A relatively small number of composers have a prominent place in the history of classical music. Figures like Bach, Mozart, Beethoven, and Mahler created brilliant music, but focusing on them alone results in other talented composers being neglected.
There’s been no shortage of debate about the most underrated and overrated composers over the past few centuries of music history, so here we take a look at some of those who are too often overlooked or undervalued.
Jan Dismas Zelenka
The Czech-born composer was a contemporary of Bach, and some have even placed his talents alongside those of the baroque’s best-known composer. But Zelenka never seems to have received the recognition he deserved. No portrait was ever made of Zelenka, and he never married or had children. He was overlooked for an important position in Dresden as kapellmeister in the early 1730s. Many of his works vanished from performances after his death and have only recently been rediscovered. Here is his Trio Sonata No. 6.
Because of the film Amadeus, the most common response received when Salieri is mentioned is that he is the man who killed Mozart. This has tended to divert attention from the fact that he was a major rival in Vienna’s opera scene at the time. Recent research has shown the relationship between the two composers was not as hostile as traditionally thought, with the pair even collaborating on a piece of music. Maybe such discoveries will help restore him to a more prominent place. His Concerto for Violin, oboe, violoncello, and Orchestra is a good place to start.
Of course, I wouldn’t try to claim that Haydn is not well known. However, when you consider the range of music he wrote and the quality of his works, he is too often left in the second rank. One reason for this is that Mozart emerged in the latter part of his life and assumed such a dominant position in music history in the subsequent period, followed shortly afterward by Beethoven. I especially enjoy his chamber music and later symphonies, such as Symphony No. 104.
Jean Philippe Rameau
The 18-century French composer is best known as a music theoretician who played a significant role in developing some crucial modern concepts, and as a composer at the court of Louis XV. Although he wrote few works prior to the age of 50, his career took a successful turn from around 1733. He continued to write up until his death in 1764. However, many of his works were only rediscovered during the 20th century.
The next two figures not only found it difficult to get recognized because they were closely linked to very famous composers of the 19th century but confronted the additional challenge of being women. Fanny Mendelssohn received limited recognition for the works she wrote, and some were even said to have been composed by Felix. Here is her Piano Sonata in G minor.
Clara Schumann was well respected as a great pianist of her day, admired by no less a figure than Brahms. She first came to prominence as a child prodigy before meeting and falling in love with the composer Robert Schumann. They had close contact with several leading composers of the time, including Franz Liszt and Felix Mendelssohn. She had fewer opportunities to pursue her composing career but nonetheless produced some excellent works. Below is one of her piano concertos, of which she wrote two.
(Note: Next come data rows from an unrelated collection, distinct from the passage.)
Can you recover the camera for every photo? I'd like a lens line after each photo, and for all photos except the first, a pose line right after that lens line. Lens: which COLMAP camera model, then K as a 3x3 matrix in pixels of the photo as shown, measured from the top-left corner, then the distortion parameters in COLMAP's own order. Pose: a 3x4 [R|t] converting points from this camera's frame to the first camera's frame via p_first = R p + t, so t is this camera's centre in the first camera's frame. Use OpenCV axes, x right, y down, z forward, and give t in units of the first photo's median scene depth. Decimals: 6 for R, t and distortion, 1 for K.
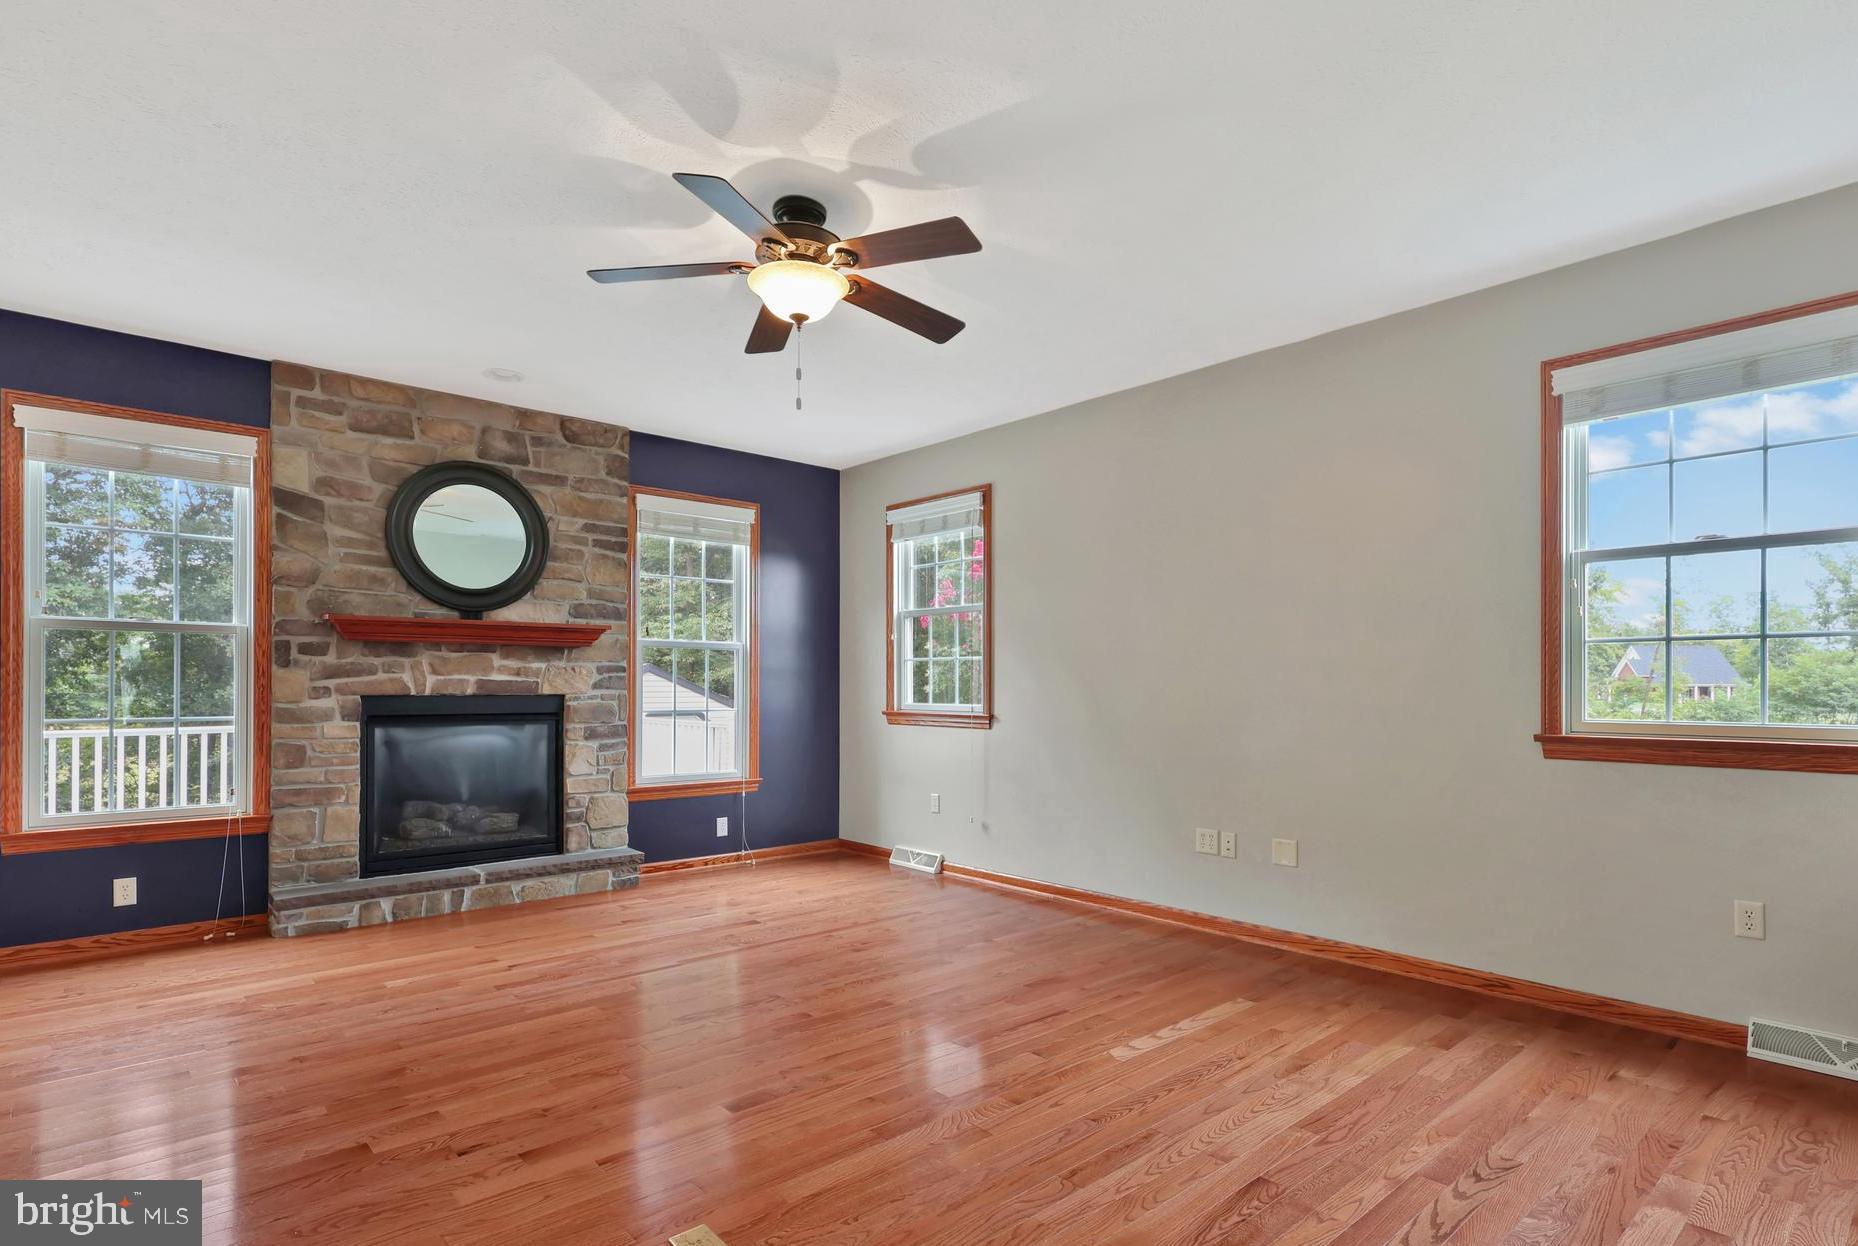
lens RADIAL K [[896.0, 0, 1075.0], [0, 896.0, 681.0], [0, 0, 1]] dist [0.000780, 0.000279]
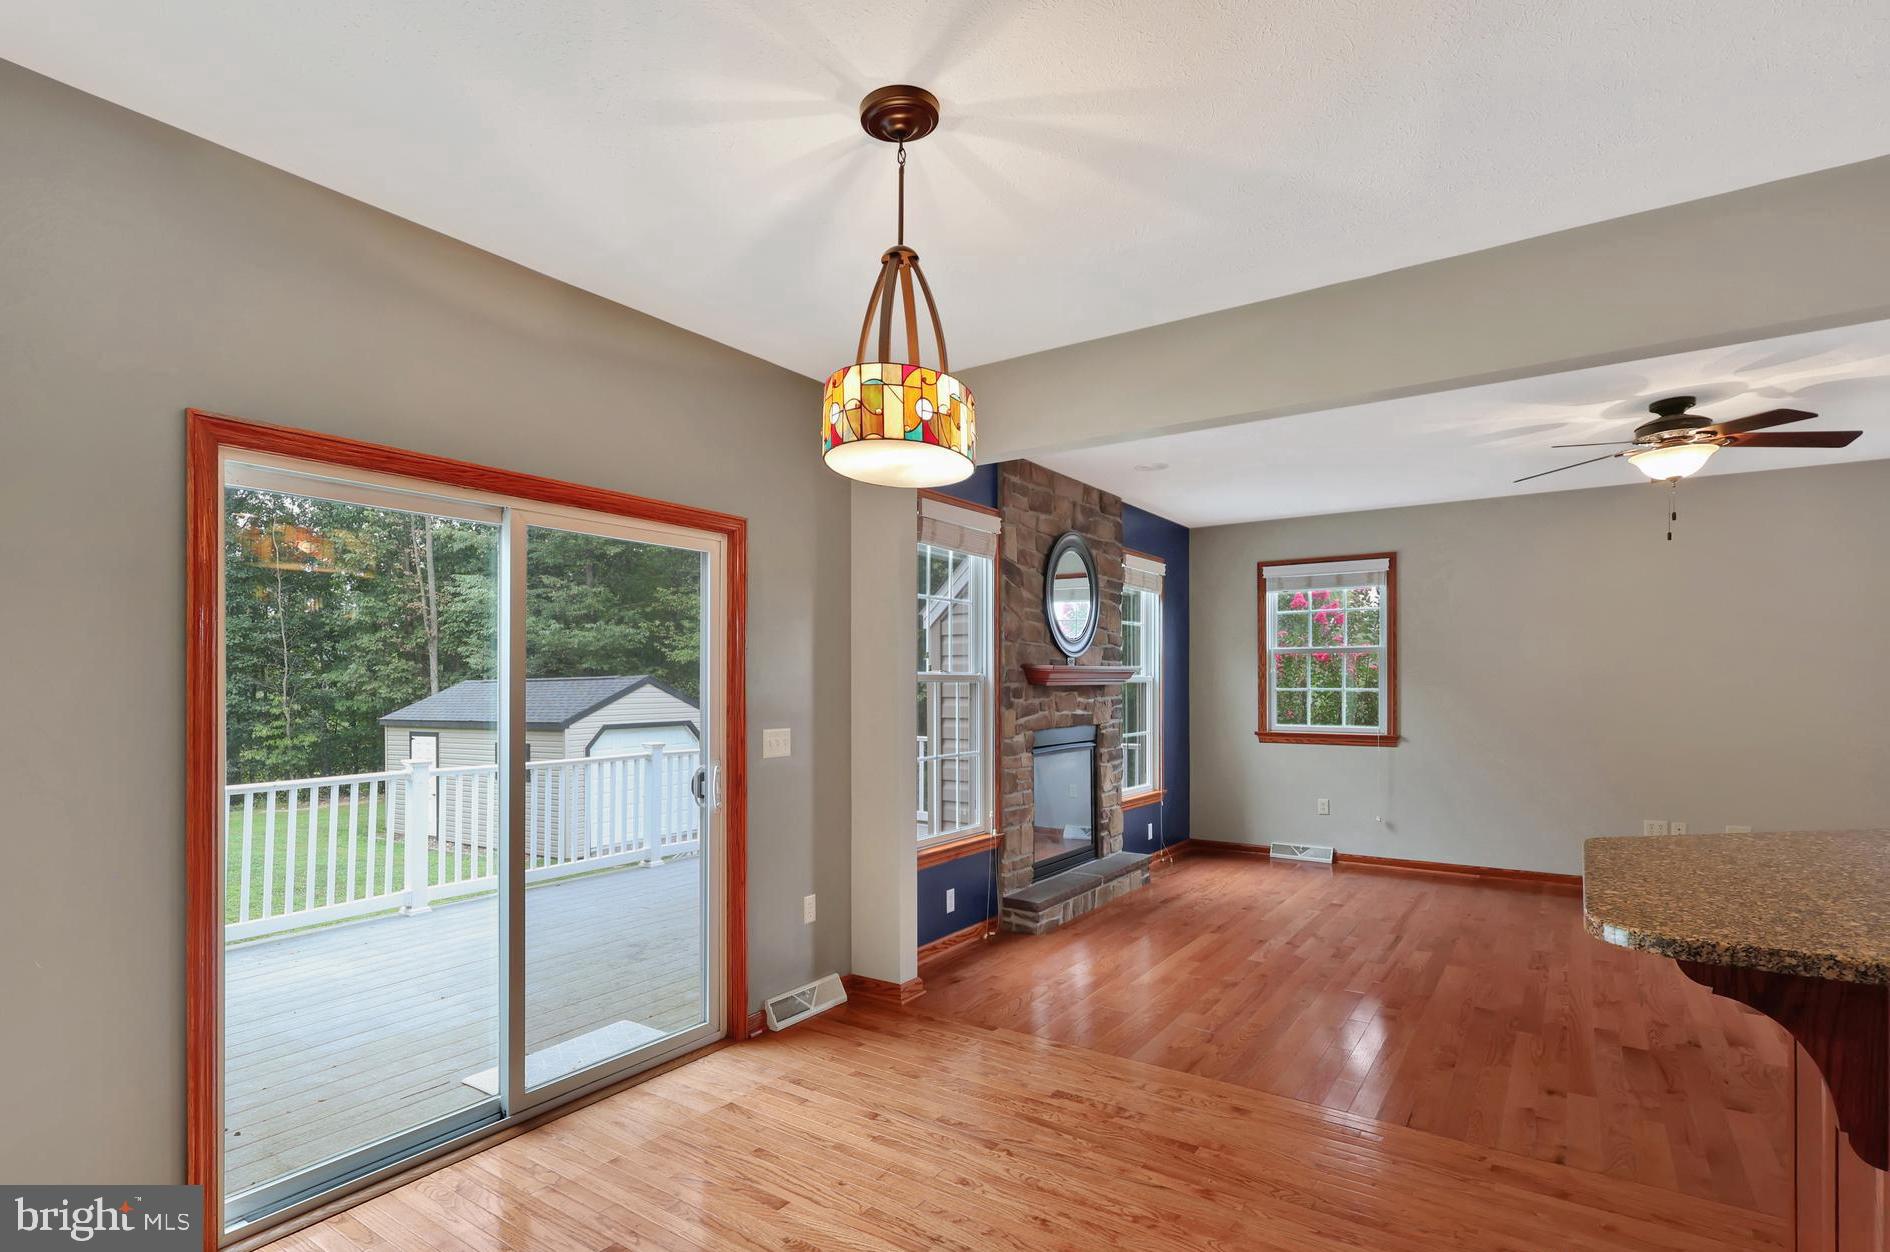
lens RADIAL K [[882.2, 0, 950.1], [0, 882.2, 682.0], [0, 0, 1]] dist [-0.001699, 0.001183]
pose [[0.986165, -0.004529, 0.165702, -1.133575], [0.003522, 0.999973, 0.006372, -0.058447], [-0.165727, -0.005700, 0.986155, -0.144521]]
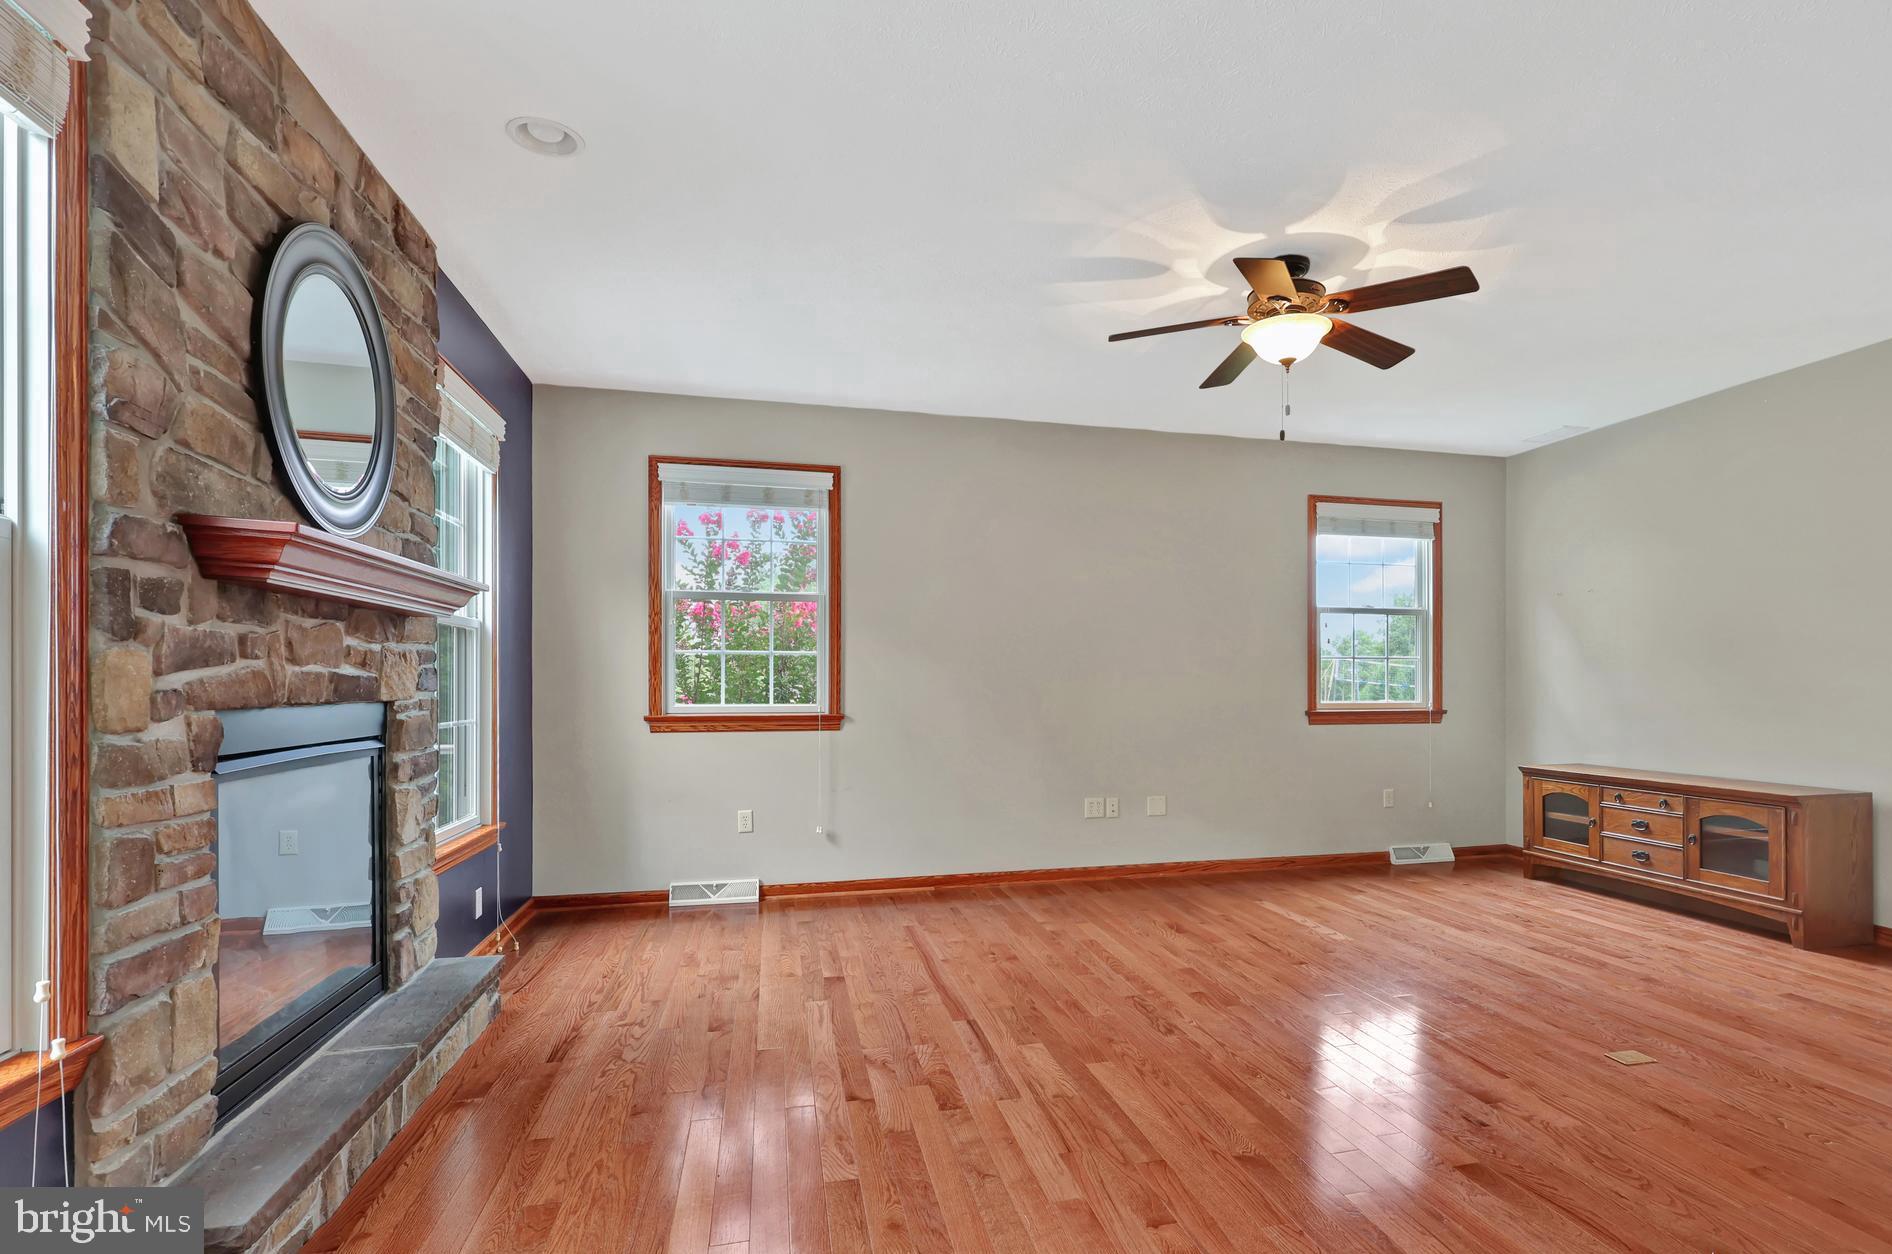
lens RADIAL K [[883.1, 0, 951.1], [0, 883.1, 683.1], [0, 0, 1]] dist [-0.001699, 0.001183]
pose [[0.553303, -0.002663, 0.832976, -0.982751], [-0.004100, 0.999974, 0.005921, -0.001072], [-0.832970, -0.006692, 0.553278, 0.488433]]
She also composed a number of piano pieces, three romances for violin and piano, and a trio. She received little recognition during her lifetime as a composer.
Depending on one’s opinion of recent developments in music, Stockhausen can be a divisive figure. The first performance of his Gesang der Jünglinge in 1956 marked the first time loudspeakers were in a classical music concert hall. He produced sounds purely electronically and also spent time studying the impact of space on sound production. His willingness to be experimental and try new approaches has brought him admirers and critics alike. One of the former group described him as “one of the few, true musical pioneers.”